• BRIEF:
Reproduce from the records below, with no pictures, exactly the lines between the one containing "Figure 3. Plot" and the one containing "Figure 1. Mechanical", inclusive.

• TASK MATERIAL:
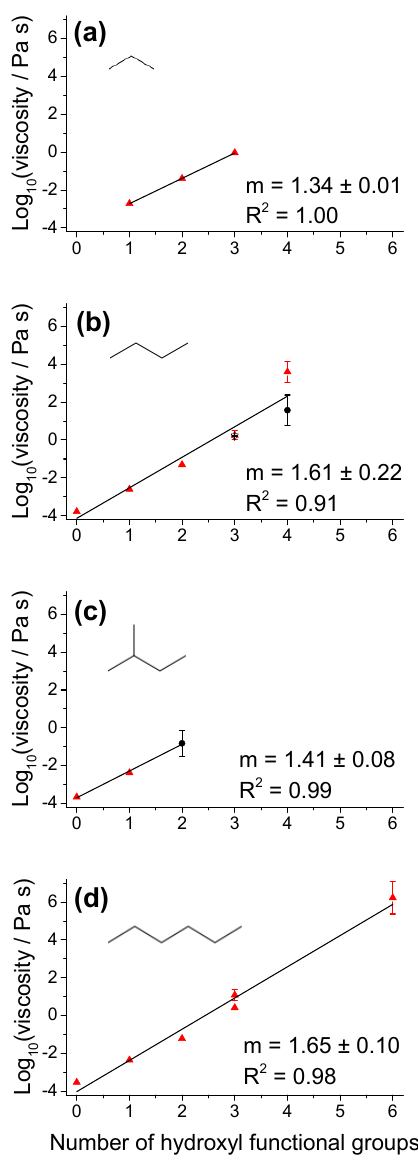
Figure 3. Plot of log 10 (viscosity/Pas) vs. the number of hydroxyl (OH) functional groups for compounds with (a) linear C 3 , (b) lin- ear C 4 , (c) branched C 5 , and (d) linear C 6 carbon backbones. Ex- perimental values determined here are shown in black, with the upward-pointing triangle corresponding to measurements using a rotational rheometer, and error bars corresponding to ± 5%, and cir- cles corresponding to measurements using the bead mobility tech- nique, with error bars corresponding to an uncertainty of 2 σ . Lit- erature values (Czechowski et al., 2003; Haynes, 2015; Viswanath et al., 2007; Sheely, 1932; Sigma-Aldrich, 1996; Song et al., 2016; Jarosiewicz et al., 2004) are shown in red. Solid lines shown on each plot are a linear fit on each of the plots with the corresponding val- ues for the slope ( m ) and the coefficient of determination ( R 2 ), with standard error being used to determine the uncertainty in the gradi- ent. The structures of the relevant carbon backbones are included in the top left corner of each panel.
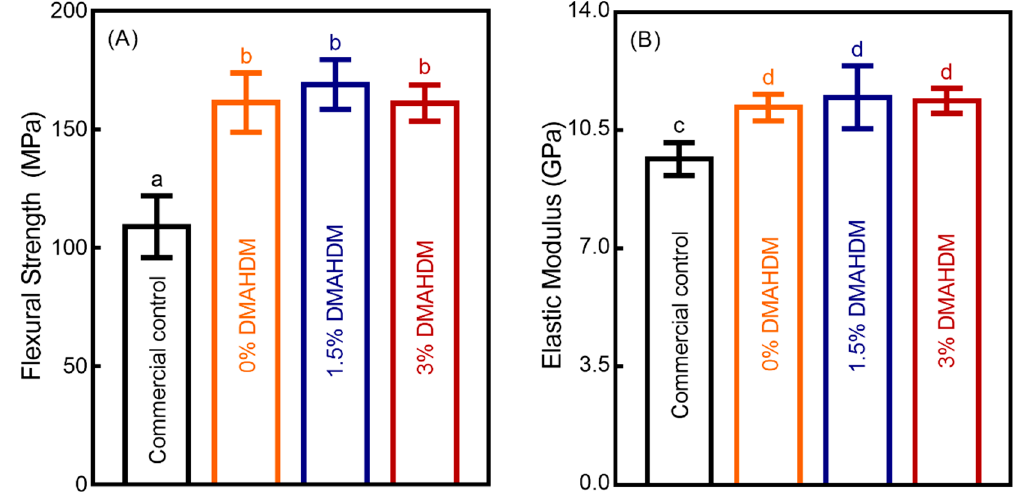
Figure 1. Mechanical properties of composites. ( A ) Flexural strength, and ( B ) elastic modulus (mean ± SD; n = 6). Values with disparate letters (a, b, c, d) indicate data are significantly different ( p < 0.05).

* * *

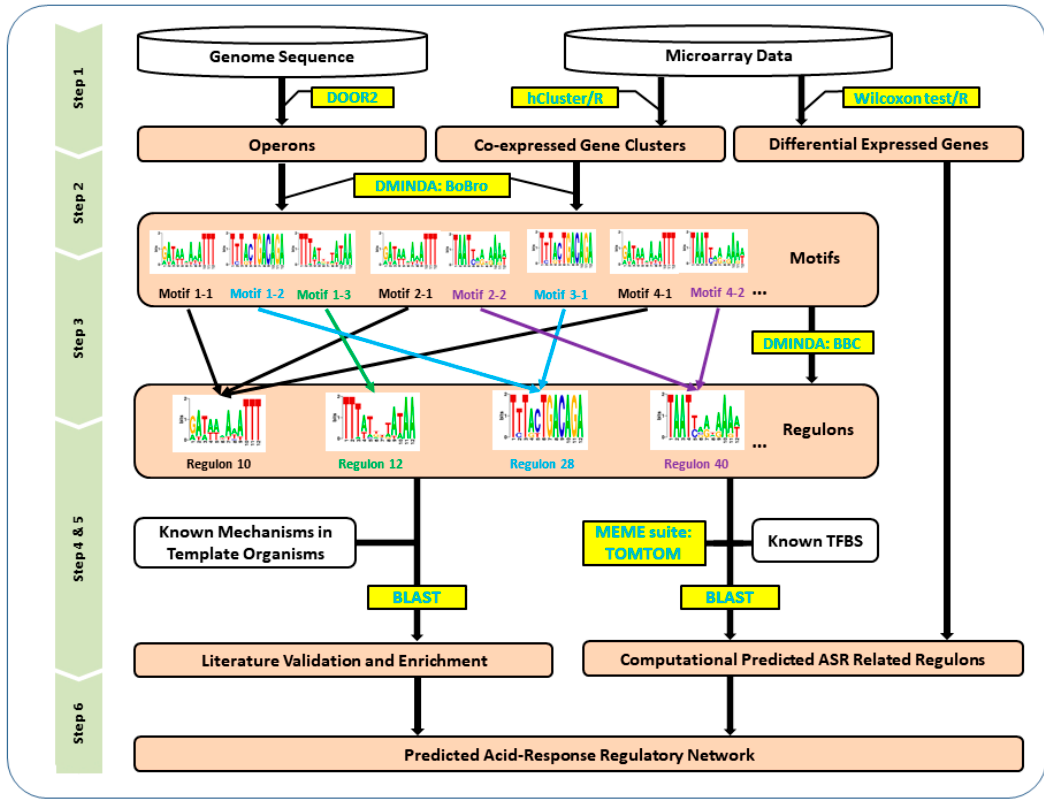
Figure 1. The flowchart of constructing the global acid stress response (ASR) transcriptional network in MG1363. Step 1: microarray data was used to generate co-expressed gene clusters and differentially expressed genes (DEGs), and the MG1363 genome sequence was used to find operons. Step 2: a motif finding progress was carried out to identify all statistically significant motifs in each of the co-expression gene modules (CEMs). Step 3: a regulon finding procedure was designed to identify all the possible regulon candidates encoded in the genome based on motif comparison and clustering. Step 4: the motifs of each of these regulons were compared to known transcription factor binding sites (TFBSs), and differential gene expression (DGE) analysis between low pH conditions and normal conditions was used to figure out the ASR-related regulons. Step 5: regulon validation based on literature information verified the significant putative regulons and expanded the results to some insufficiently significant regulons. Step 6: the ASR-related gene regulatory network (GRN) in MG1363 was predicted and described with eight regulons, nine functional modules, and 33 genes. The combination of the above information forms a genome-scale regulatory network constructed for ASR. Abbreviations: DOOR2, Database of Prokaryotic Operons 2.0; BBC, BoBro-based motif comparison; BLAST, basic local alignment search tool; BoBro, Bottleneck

• WRITTEN ANSWER:
Figure 3. Plot of log 10 (viscosity/Pas) vs. the number of hydroxyl (OH) functional groups for compounds with (a) linear C 3 , (b) lin- ear C 4 , (c) branched C 5 , and (d) linear C 6 carbon backbones. Ex- perimental values determined here are shown in black, with the upward-pointing triangle corresponding to measurements using a rotational rheometer, and error bars corresponding to ± 5%, and cir- cles corresponding to measurements using the bead mobility tech- nique, with error bars corresponding to an uncertainty of 2 σ . Lit- erature values (Czechowski et al., 2003; Haynes, 2015; Viswanath et al., 2007; Sheely, 1932; Sigma-Aldrich, 1996; Song et al., 2016; Jarosiewicz et al., 2004) are shown in red. Solid lines shown on each plot are a linear fit on each of the plots with the corresponding val- ues for the slope ( m ) and the coefficient of determination ( R 2 ), with standard error being used to determine the uncertainty in the gradi- ent. The structures of the relevant carbon backbones are included in the top left corner of each panel.
Figure 1. Mechanical properties of composites. ( A ) Flexural strength, and ( B ) elastic modulus (mean ± SD; n = 6). Values with disparate letters (a, b, c, d) indicate data are significantly different ( p < 0.05).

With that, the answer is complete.